## Seitentext
Das Foto soll Burkhard Garweg zeigen. - © LKA Niedersachsen
Das Foto soll Burkhard Garweg zeigen. | © LKA Niedersachsen

Beispiel Löhne: Von dem Überfall kurz nach Ostern 2009 sollen nur wenige Kunden und Mitarbeiter etwas mitbekommen haben. Hauptbetroffen war damals eine Kassiererin, die gerade den Kassenraum betreten wollte. Als die Sicherheitstür geöffnet war, drängten zwei Maskierte die Frau in den Raum, bedrohten dort Mitarbeiterinnen und verlangten das Geld. Schließlich flüchteten sie in einem roten VW Golf II.

Ausgerechnet die vielen Fluchtautos des RAF-Trios spielen eine zentrale Rolle bei der Suche nach Klette, Garweg und Staub. Die Spuren führen dabei häufig nach OWL: Im Großraum Bielefeld kauften die Kriminellen mehrere ihrer späteren Fluchtfahrzeuge, die sie entweder am Tatort zurückließen oder nach der Flucht anzündeten.

Bielefeld und Porta Westfalica "von besonderem Interesse"

So auch am 29. November 2013: In Bielefeld kaufen die Kriminellen damals einen dunkelblauen VW Golf III. Im August 2014 soll das Fahrzeug bei einem Überfall auf einen Marktkauf in Elmshorn bei Hamburg genutzt worden sein. Bei ihren Käufen ging das RAF-Trio immer ähnlich vor: Sie reisten mit öffentlichen Verkehrsmitteln an.

Von Daniela Klette existieren nur ältere Bilder - dieses soll Mitte bis Ende der 80er Jahre entstanden sein. - © LKA Niedersachsen
Von Daniela Klette existieren nur ältere Bilder - dieses soll Mitte bis Ende der 80er Jahre entstanden sein. | © LKA Niedersachsen

Bei einer Probefahrt setzte sich der Käufer auf den Beifahrersitz, anschließend zahlte er in bar. Die Verkäufer mussten das Fahrzeug auf dem Grundstück des Händlers oder auf einem Parkplatz bereitstellen. Abgeholt wurde es nach Geschäftsschluss.

## Datenauszüge
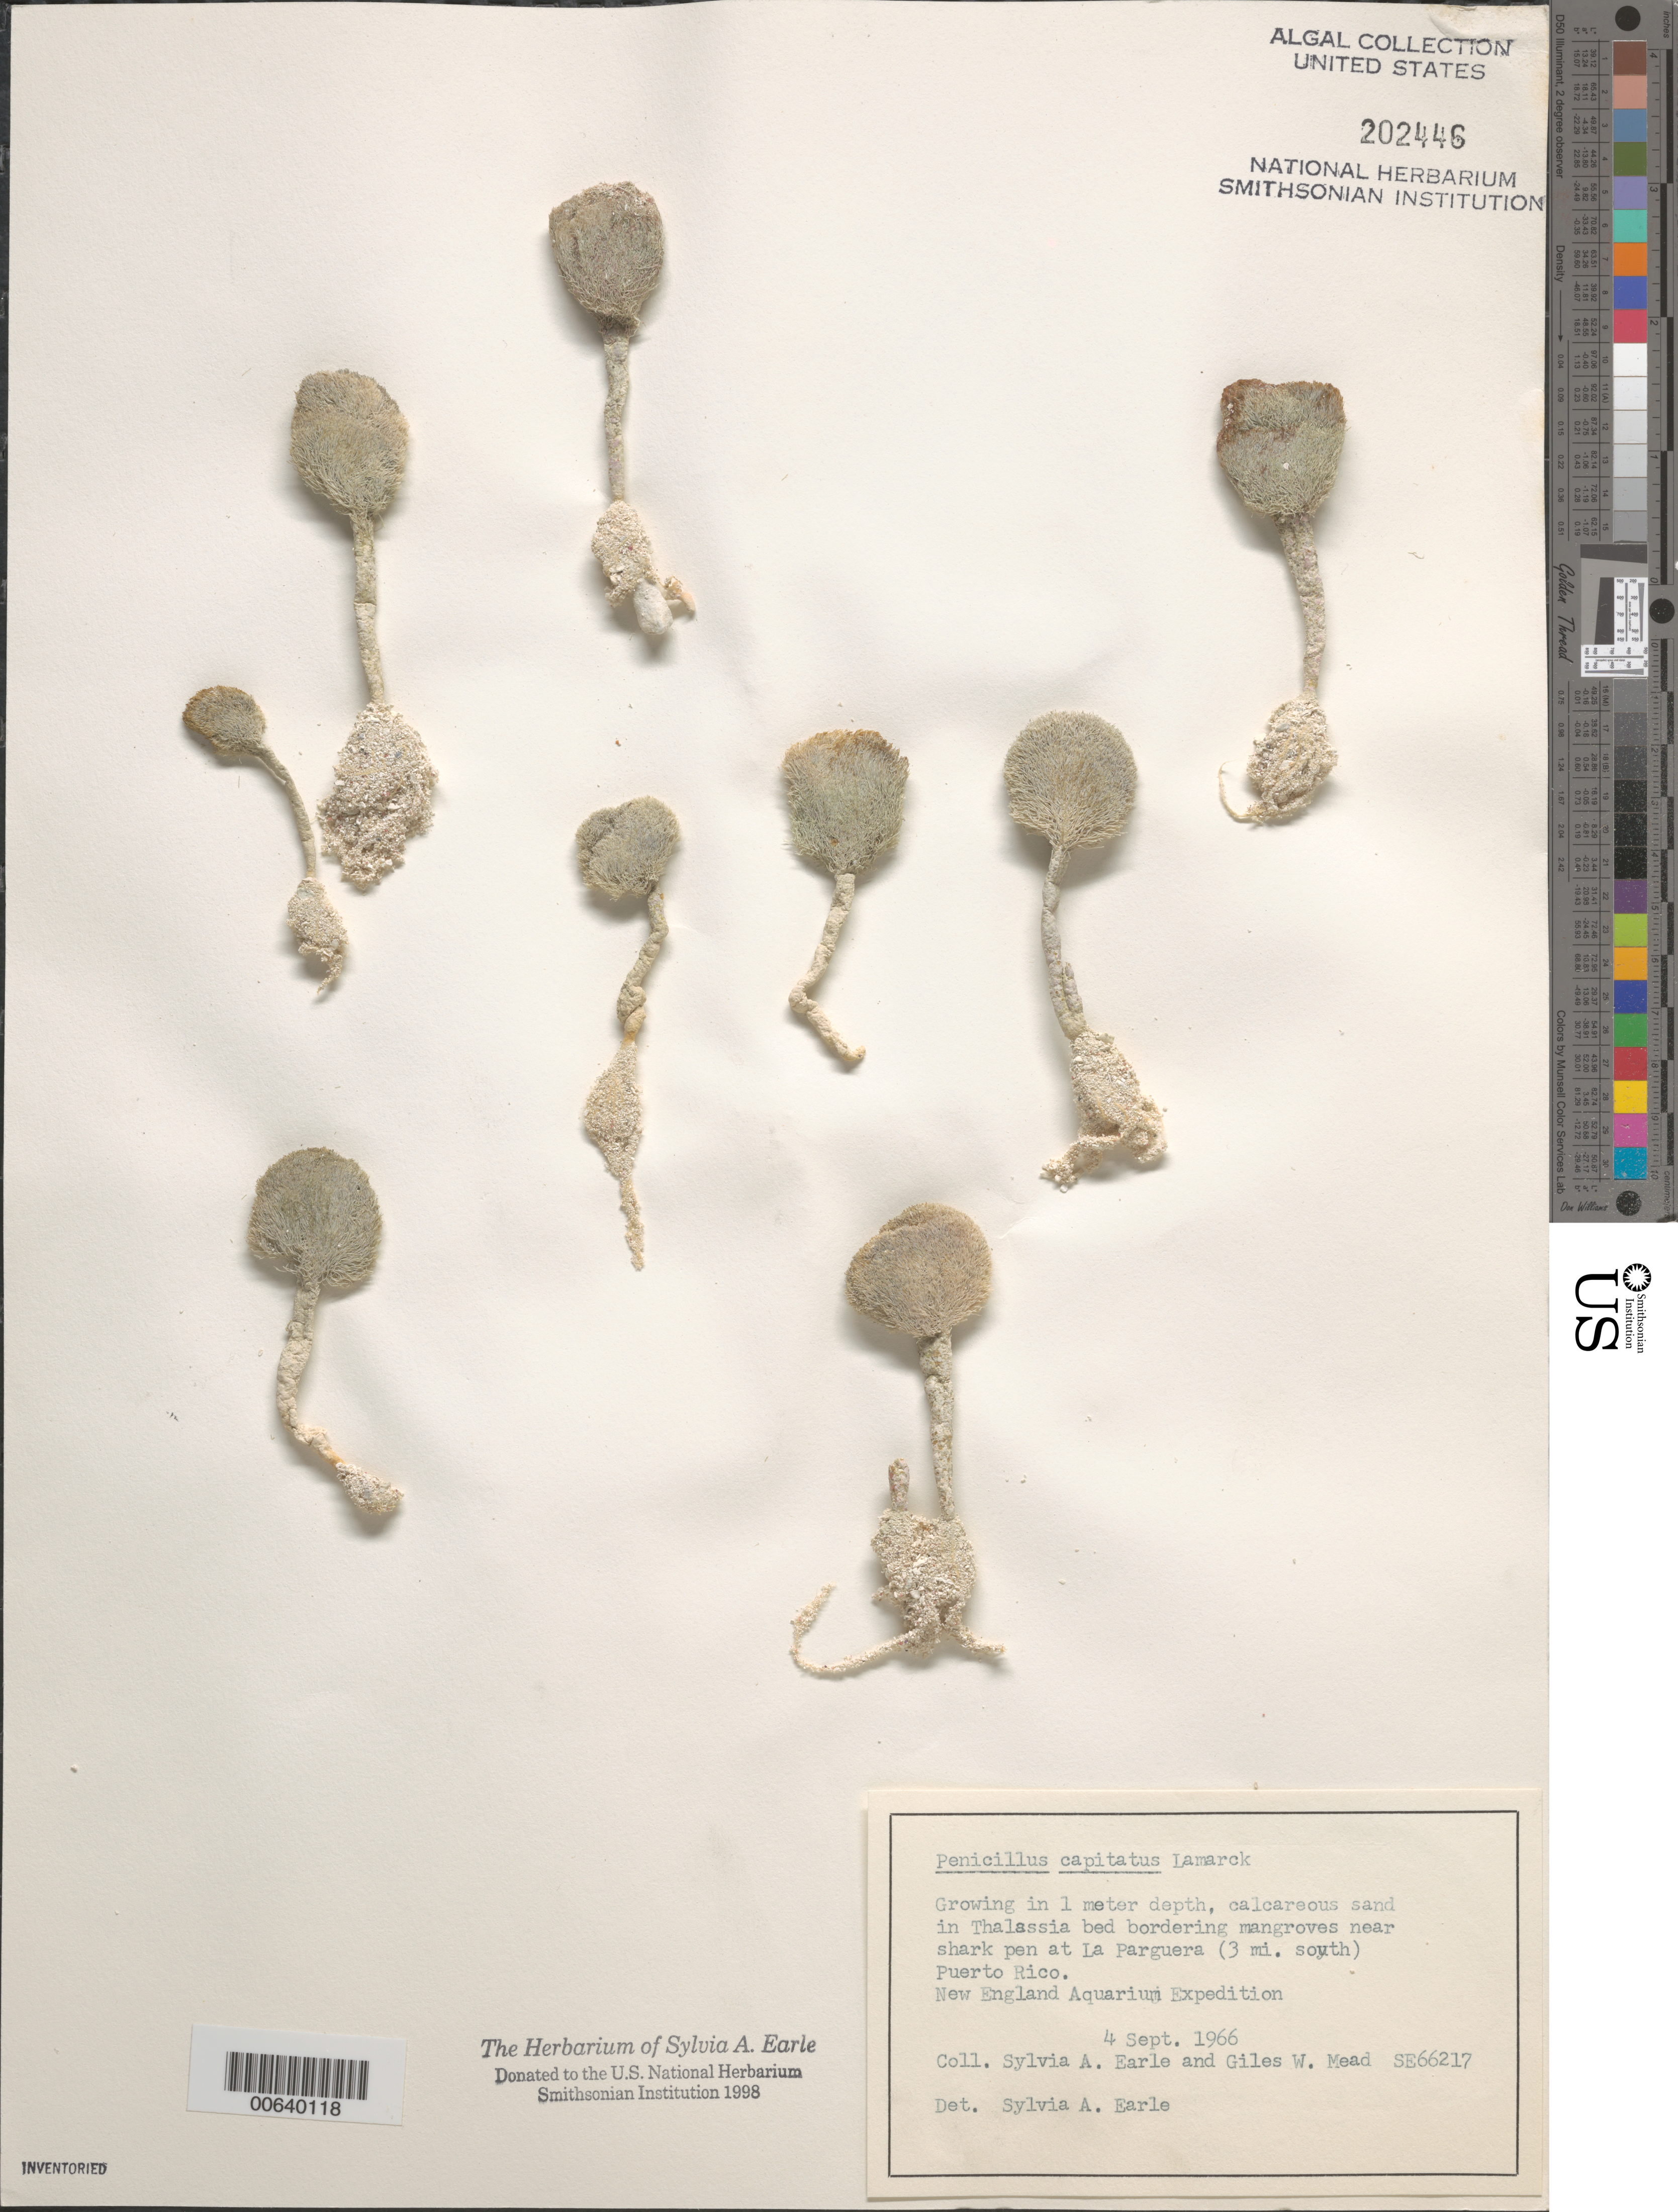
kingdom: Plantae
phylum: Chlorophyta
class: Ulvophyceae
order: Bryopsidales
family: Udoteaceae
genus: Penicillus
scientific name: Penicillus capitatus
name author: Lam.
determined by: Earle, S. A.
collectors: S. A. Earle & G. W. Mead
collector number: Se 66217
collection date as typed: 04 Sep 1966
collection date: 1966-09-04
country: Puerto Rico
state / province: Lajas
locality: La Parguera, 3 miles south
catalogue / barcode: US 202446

## Auftrag
Führen Sie alle Personen auf, die im Seitentext mit Namen genannt werden.

## Lösung
Burkhard Garweg, Daniela Klette, Staub